Gündoğumuna dek uzanan kırık kaldırımlarda,
Ellerimden kaçıp giden düşünceler,
Beni hiçbir zaman sevmediler.
Havanın huzurunu bozan iki boğuk ses,
İnsanlara çarparak yankılanıyor.
Nereye gittiğimi bilmeden,
Yürüyordum eski bir dostumla,
Bu gün yüzü görmemiş soğuklukla,
Dolduruyordum içimi.
Gölgeler birbirini terk ederken,
Maskemi bir çantaya koydum.
Saatteki akrebin önemi kalmamıştı.
Saatler değil günler değiştiriyordu ruhumu.
Kökleşmiş anılar gibi,
İnatçı bir düşünce sardı etrafımı.
''Yaşamak neye bedeldi ?''
''Her şeye!'' dedi biri fazla basit bir cevaptı bu.
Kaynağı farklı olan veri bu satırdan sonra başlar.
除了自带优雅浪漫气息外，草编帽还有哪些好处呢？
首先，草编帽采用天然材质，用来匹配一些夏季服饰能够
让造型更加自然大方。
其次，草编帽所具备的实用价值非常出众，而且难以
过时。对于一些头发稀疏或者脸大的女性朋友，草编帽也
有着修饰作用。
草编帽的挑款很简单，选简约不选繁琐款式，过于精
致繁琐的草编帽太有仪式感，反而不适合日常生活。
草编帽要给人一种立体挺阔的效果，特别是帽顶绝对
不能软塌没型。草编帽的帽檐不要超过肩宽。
Tekrardan yorgun bir kafayla,
Önlerine sunuyordum bu cevabı meçhul soruları.
Sabaha yetişmek için hızlı davranan Ay,
Bu puslu yollarda bana bir oyun oynuyor.
Yaralı bir halde geçip gittim.
Sahtekarla işim olamazdı.
Yol boyunca gördüğüm ucu sivri korkuluklar,
Böyle saatlerde evsizlerin katili oluyor.
Bunun sonucuna ise hırsızlık deniyor.
Sizin değerli sandığınız eşyalarda yoktur gözüm,
Ben mülkünüzü değil zamanınızı çalmak isterim.
Bulutlar ağlamamak için kendini zor tutmuş.
Bunu yerdeki iki su birikintisine baktığımda anladım.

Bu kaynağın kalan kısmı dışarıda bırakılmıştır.